DISCOURS DU PAPE PAUL VI
AUX MEMBRES DU BUREAU DE
L’«UNION EUROPÉENNE DÉMOCRATE CHRÉTIENNE»
Samedi 8 avril 1972
Monsieur le Président, Mesdames, Messieurs,
Au moment où se réunit à Rome le Bureau politique de votre «Union européenne démocrate chrétienne», vous avez manifesté le désir de Nous rencontrer. Sensible à ce geste, Nous vous souhaitons volontiers la bienvenue en cette Maison Apostolique.

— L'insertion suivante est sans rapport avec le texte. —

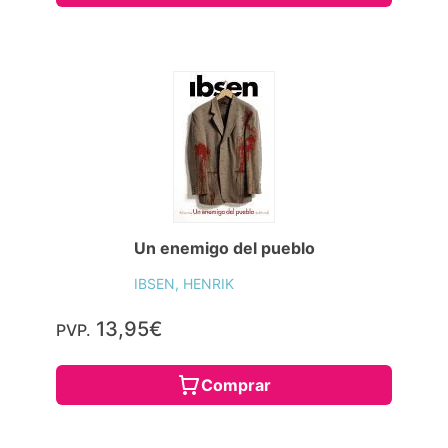
Un enemigo del pueblo
IBSEN, HENRIK
13,95€
PVP.
Comprar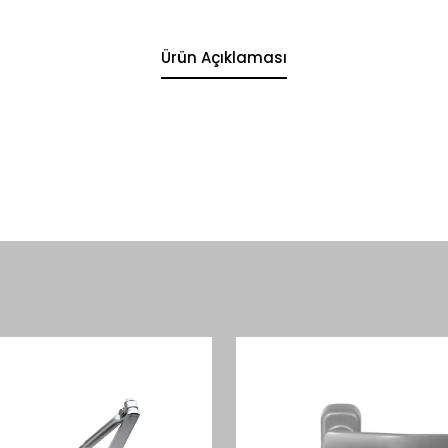
Ürün Açıklaması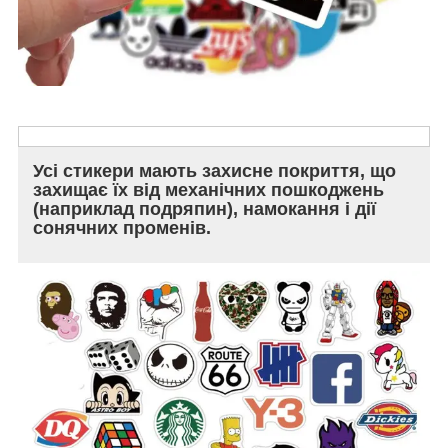
Усі стикери мають захисне покриття, що
захищає їх від механічних пошкоджень
(наприклад подряпин), намокання і дії
сонячних променів.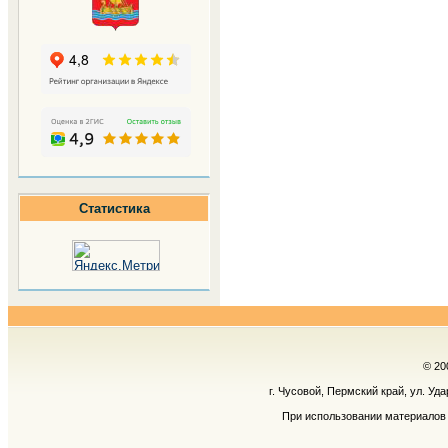
Статистика
© 20
г. Чусовой, Пермский край, ул. Уд
При использовании материалов 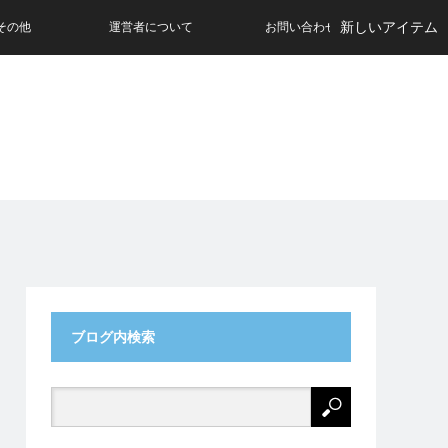
新しいアイテム
その他
運営者について
お問い合わせ
ブログ内検索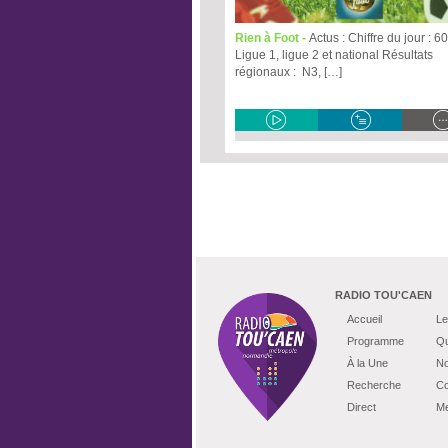
Rien à Foot -
Actus : Chiffre du jour : 
Ligue 1, ligue 2 et national Résultats
régionaux : N3, […]
RADIO TOU'CAEN
Accueil
Le
Programme
Qu
À la Une
No
Recherche
Co
Direct
Me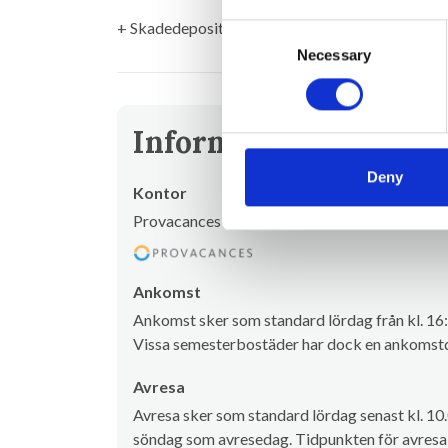
+ Skadedeposition (återlämnas efter din semest
Consent
Necessary
Selection
Information om uthy
Deny
Kontor
Provacances
Ankomst
Ankomst sker som standard lördag från kl. 16:
Vissa semesterbostäder har dock en ankomstd
Avresa
Avresa sker som standard lördag senast kl. 10
söndag som avresedag. Tidpunkten för avresa 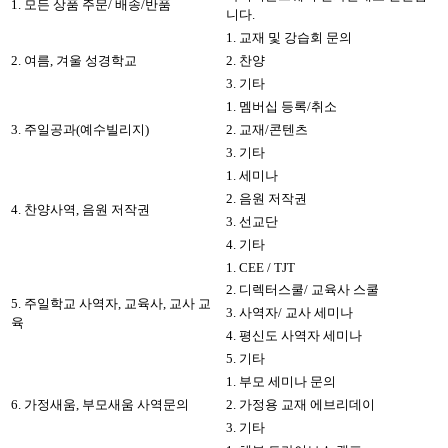
1. 모든 상품 주문/ 배송/반품
니다.
1. 교재 및 강습회 문의
2. 여름, 겨울 성경학교
2. 찬양
3. 기타
1. 멤버십 등록/취소
3. 주일공과(예수빌리지)
2. 교재/콘텐츠
3. 기타
1. 세미나
2. 음원 저작권
4. 찬양사역, 음원 저작권
3. 선교단
4. 기타
1. CEE / TJT
2. 디렉터스쿨/ 교육사 스쿨
5. 주일학교 사역자, 교육사, 교사 교
3. 사역자/ 교사 세미나
육
4. 평신도 사역자 세미나
5. 기타
1. 부모 세미나 문의
6. 가정새움, 부모새움 사역문의
2. 가정용 교재 에브리데이
3. 기타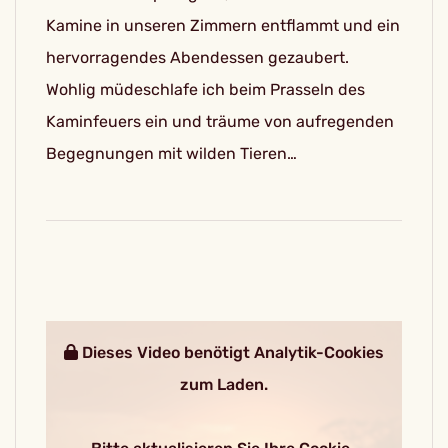
Kamine in unseren Zimmern entflammt und ein
hervorragendes Abendessen gezaubert.
Wohlig müdeschlafe ich beim Prasseln des
Kaminfeuers ein und träume von aufregenden
Begegnungen mit wilden Tieren…
Dieses Video benötigt Analytik-Cookies
zum Laden.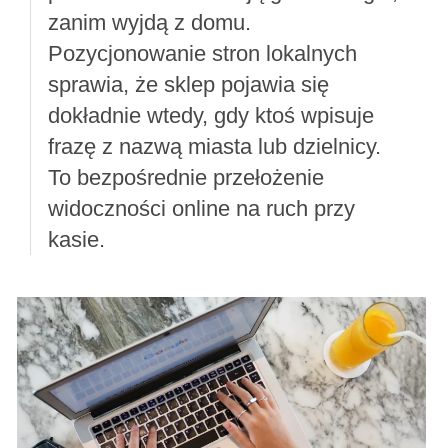
zanim wyjdą z domu.
Pozycjonowanie stron lokalnych
sprawia, że sklep pojawia się
dokładnie wtedy, gdy ktoś wpisuje
frazę z nazwą miasta lub dzielnicy.
To bezpośrednie przełożenie
widoczności online na ruch przy
kasie.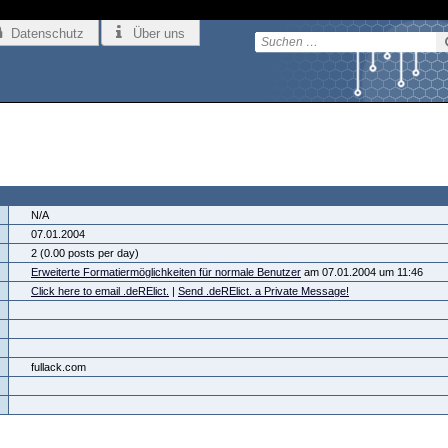
Datenschutz
Über uns
.
N/A
07.01.2004
2 (0.00 posts per day)
Erweiterte Formatiermöglichkeiten für normale Benutzer
am 07.01.2004 um 11:46
Click here to email .deRElict.
|
Send .deRElict. a Private Message!
fullack.com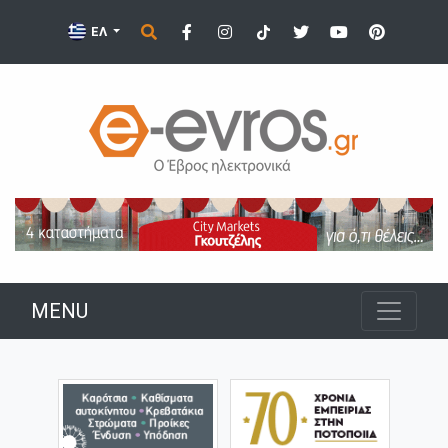
ΕΛ
MENU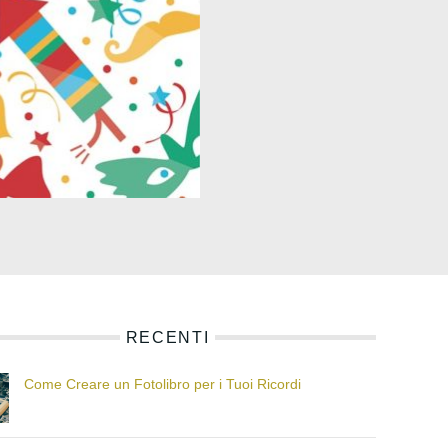
RECENTI
Come Creare un Fotolibro per i Tuoi Ricordi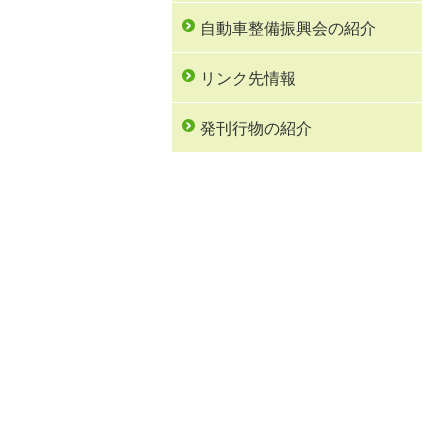
自動車整備振興会の紹介
リンク先情報
発刊行物の紹介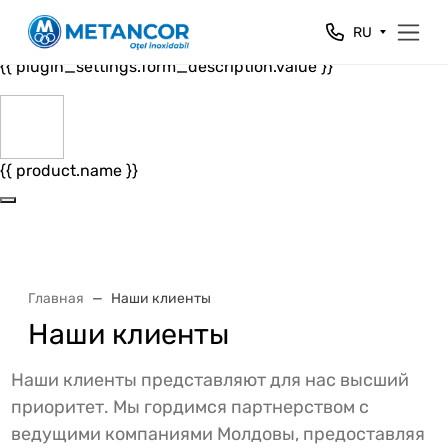
Close
RU
{{ plugin_settings.form_header.value }}
{{ plugin_settings.form_description.value }}
{{ product.name }}
Главная
Наши клиенты
Наши клиенты
Наши клиенты представляют для нас высший
приоритет. Мы гордимся партнерством с
ведущими компаниями Молдовы, предоставляя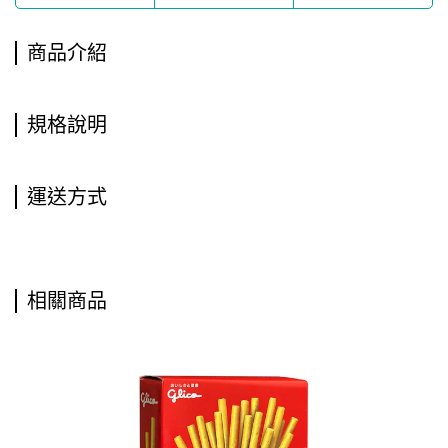
商品介紹
規格說明
運送方式
相關商品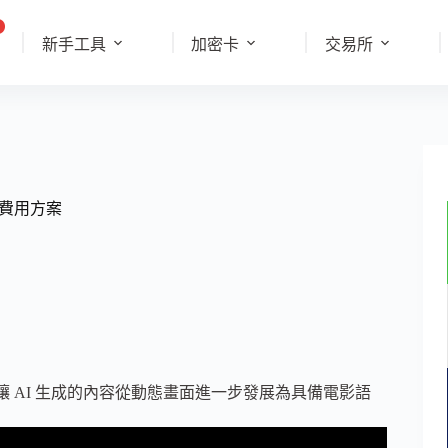
新手工具
加密卡
交易所
效與費用方案
 AI 生成的內容從動態畫面進一步發展為具備電影語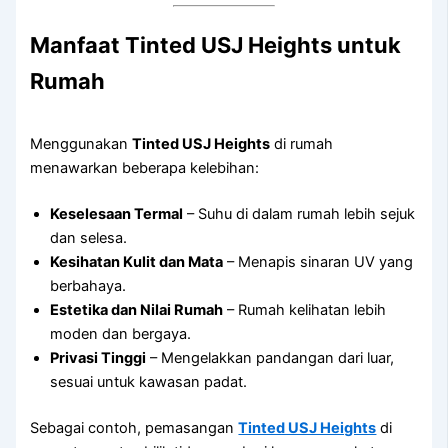
Manfaat Tinted USJ Heights untuk
Rumah
Menggunakan
Tinted USJ Heights
di rumah
menawarkan beberapa kelebihan:
Keselesaan Termal
– Suhu di dalam rumah lebih sejuk
dan selesa.
Kesihatan Kulit dan Mata
– Menapis sinaran UV yang
berbahaya.
Estetika dan Nilai Rumah
– Rumah kelihatan lebih
moden dan bergaya.
Privasi Tinggi
– Mengelakkan pandangan dari luar,
sesuai untuk kawasan padat.
Sebagai contoh, pemasangan
Tinted USJ Heights
di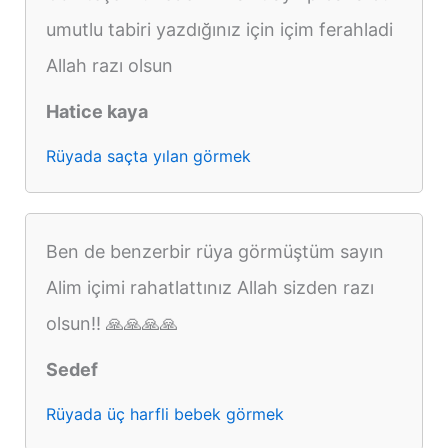
umutlu tabiri yazdığınız için içim ferahladi
Allah razı olsun
Hatice kaya
Rüyada saçta yılan görmek
Ben de benzerbir rüya görmüştüm sayın
Alim içimi rahatlattınız Allah sizden razı
olsun!! 🙏🙏🙏🙏
Sedef
Rüyada üç harfli bebek görmek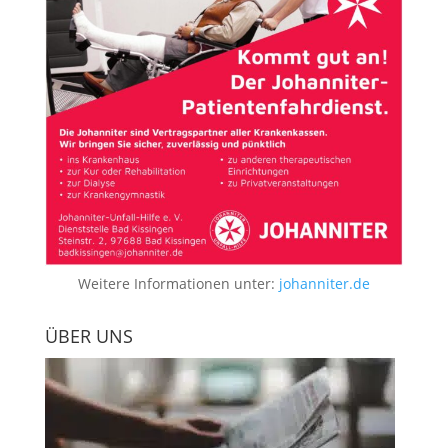
Weitere Informationen unter:
johanniter.de
ÜBER UNS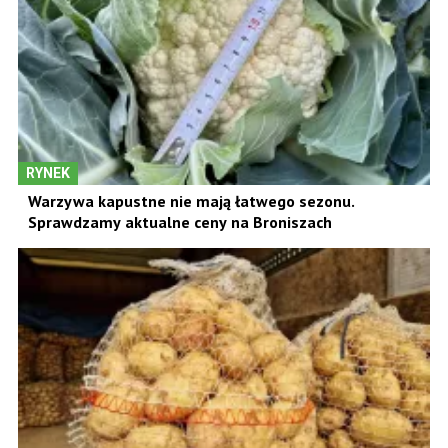
RYNEK
Warzywa kapustne nie mają łatwego sezonu.
Sprawdzamy aktualne ceny na Broniszach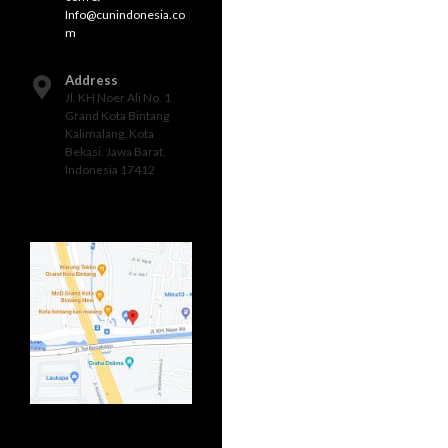
Info@cunindonesia.co
m
Address
Jl. KH Noer Ali No. 1
Grand Kota Bintang
Kalimalang. Kota
Bekasi. Jawa Barat,
Indonesia 17412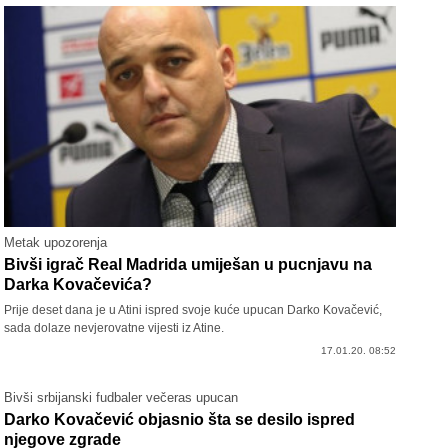
Metak upozorenja
Bivši igrač Real Madrida umiješan u pucnjavu na
Darka Kovačevića?
Prije deset dana je u Atini ispred svoje kuće upucan Darko Kovačević,
sada dolaze nevjerovatne vijesti iz Atine.
17.01.20. 08:52
Bivši srbijanski fudbaler večeras upucan
Darko Kovačević objasnio šta se desilo ispred
njegove zgrade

Certes, il n’est plus besoin de le souligner, l’Eglise catholique, comme celui qui en a été constitué pasteur universel à la suite de l’apôtre Pierre, ne sont liés à aucun système politique, ni à aucun parti politique. «Sur le terrain qui leur est propre, la communauté politique et l’Eglise sont indépendantes l’une de l’autre et autonomes» (Gaudium et Spes, 76, p. 3; Cfr. 76, p. 2), sans interférence indue d’un domaine dans l’autre. Mais les deux communautés sont, à des titres divers, au service des mêmes hommes. Et «L’Eglise tient en grande considération et estime, l’activité de ceux qui se consacrent au bien de la chose publique et en assurent les charges pour le service de tous» (Ibid. 75, p. 1). Elle exhorte même les catholiques compétents à prendre consciencieusement leur part dans cette gestion (Apostolicam Actuositatem, 14); elle reconnaît le concours positif que peuvent apporter les partis et aussi le rôle que tous les chrétiens sont appelés à jouer dans le domaine politique.
L’activité que vous déployez, à l’intérieur de formations politiques se situant dans une perspective «humaniste et chrétienne», comme l’affirment vos Statuts (Art. 2, 1c.), doit trouver sa source d’inspiration et son guide dans votre compétence en matière politique, économique, administrative, sociale, et, inséparablement, dans le jugement moral de votre conscience. L’Eglise, pour sa part, si elle n’a pas a cautionner tel programme ou l’adoption de tel moyen technique, met au service des citoyens et des hommes politiques, devant leur conscience, un certain nombre de critères qu’elle juge indispensables pour la réalisation d’une politique juste, féconde et durable, favorisant le plein épanouissement des personnes et des communautés.
Ces principes, correspondant à la conception chrétienne de la vie morale et à l’éthique de l’activité politique, vous les connaissez. Le concile de Vatican II (Apostolicam Actuositatem, 73-75) en a fait une synthèse et Nous-même Nous avons souvent eu l’occasion de les rappeler.
Il s’agit notamment de faire leur juste place à la liberté, à I’initiative personnelle, aux droits des personnes, des familles, des corps intermédiaires, sans jamais cesser de les harmoniser avec leurs devoirs, avec les exigences du bien commun, de l’ordre et de la solidarité nécessaires, bref de former au sens de la responsabilité à tous les échelons: difficile démocratie! Les partis eux-mêmes n’oublieront jamais qu’ils doivent chercher continuellement à établir une justice sociale effective pour toutes les catégories. Que le pouvoir public soit doté d’une autorité suffisamment efficace et digne de mériter le respect de tous, et que ses détenteurs se considèrent comme les serviteurs de leurs compatriotes, avec le désintéressement et l’intégrité qui conviennent à leur haute fonction. L’amour de la patrie doit pouvoir aussi se concilier avec une recherche de rapports communautaires plus étroits entre les peuples qui sont appelés à intensifier leurs liens économiques et culturels, et ceci vaut particulièrement pour ceux de l’Europe, en raison de leur voisinage, et du patrimoine spirituel et moral commun. La solidarité européenne doit elle-même demeurer ouverte à la grande solidarité de tous les peuples de la terre, dans la poursuite du développement.
Bref la valeur d’une politique se mesure à son projet social et aux services qu’elle peut mettre en œuvre; mais il s’agit toujours de savoir quel sens de l’homme on a en vue, quelle place on donne au respect de ses droits, de sa dignité, de sa vie, à sa responsabilité, à ses exigences morales et spirituelles, à la fraternité, en définitive à l’amour mutuel.
En vous encourageant à travailler sans relâche suivant cet idéal, Nous implorons sur vous, sur vos familles et tous ceux qui vous sont chers, les grâces abondantes du Seigneur dont la résurrection nous invite à instaurer en lui toutes choses nouvelles.